### ВАШЕ ЗАДАНИЕ
Ответьте по отрывку о следственных подлогах на три вопроса:
(а) Сколько основных следственных подлогов названо в отрывке?
(б) Опыт какой продолжительности упомянут в утверждении о том, как создаётся любое дутое политическое дело?
(в) Что необходимо, когда мнимая стройность дела вводит в заблуждение даже очень опытного работника?

------ ОТРЫВОК

Если же протокол данного свидетеля был уже положительно необходим, он составлялся заново, уже без неудобных для следствия моментов (они объявлялись "не имеющими отношения к делу", "излишними"), и подписывался свидетелем вторично.
* * *
Таковы 6 основных следственных подлогов.
На основании двадцатилетнего опыта я утверждаю, что любое дутое политическое дело создано при помощи одного, при помощи двух, трех, а чаще всего, всех 6 подлогов.
Все надзорные жалобы будут указывать именно на эти виды фальсификаций.
Есть подлоги грубые, есть подлоги искусные; наряду с делами, сколоченными кое-как, разоблачить которые нетрудно уже при беглом чтении, попадаются подделки, сделанные технически очень грамотно.
Не надо забывать, что "дело" всегда представляет собой согласованное целое, Оно создано единой преступной волей и преследует только определенную цель. Вот эта мнимая стройность и вводит в заблуждение иногда и очень опытного работника. И в таких случаях разговор следователя с жалобщиком просто необходим.
Но вести такой разговор надо очень конкретно, с делом в руках надо спрашивать и давать возможность отвечать и доказывать. Такой разговор либо очень быстро покажет необоснованность претензий жалобщика, либо наметит конкретные пути для их проверки.
Что удерживает спецпрокуратуру от такого пути? Время? Но понятно, что времени потребуется не больше, а много меньше. Следственная тайна? Но она уже давно не тайна! Для подследственного, во всяком случае!

------------
------ ИСХОДНЫЕ ДАННЫЕ

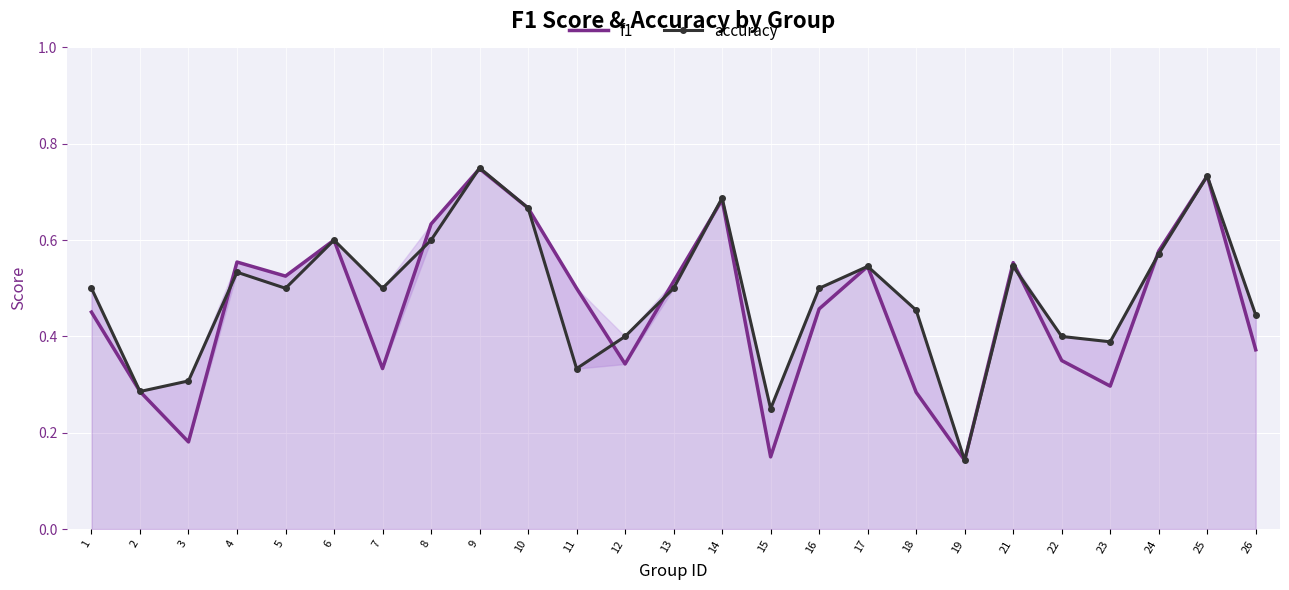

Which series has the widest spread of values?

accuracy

------------
------ ИСХОДНЫЕ ДАННЫЕ

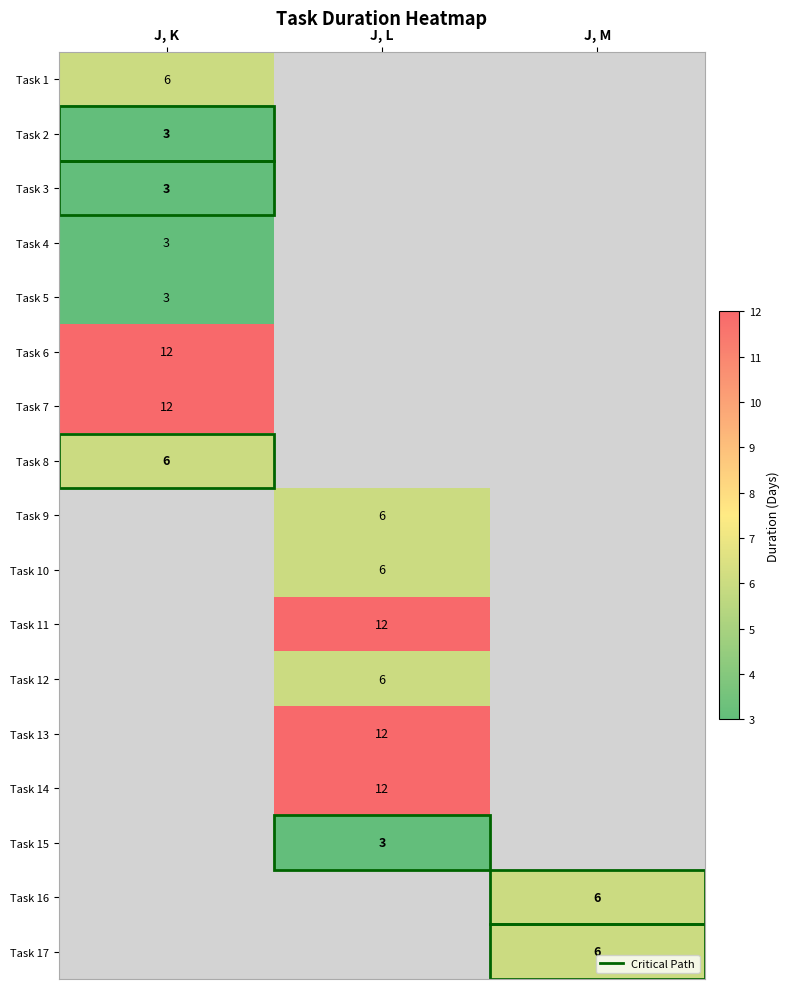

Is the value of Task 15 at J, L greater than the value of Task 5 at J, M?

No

------------

### ВАШ ОТВЕТ
(а) Шесть.
(б) Двадцатилетний опыт.
(в) Разговор следователя с жалобщиком.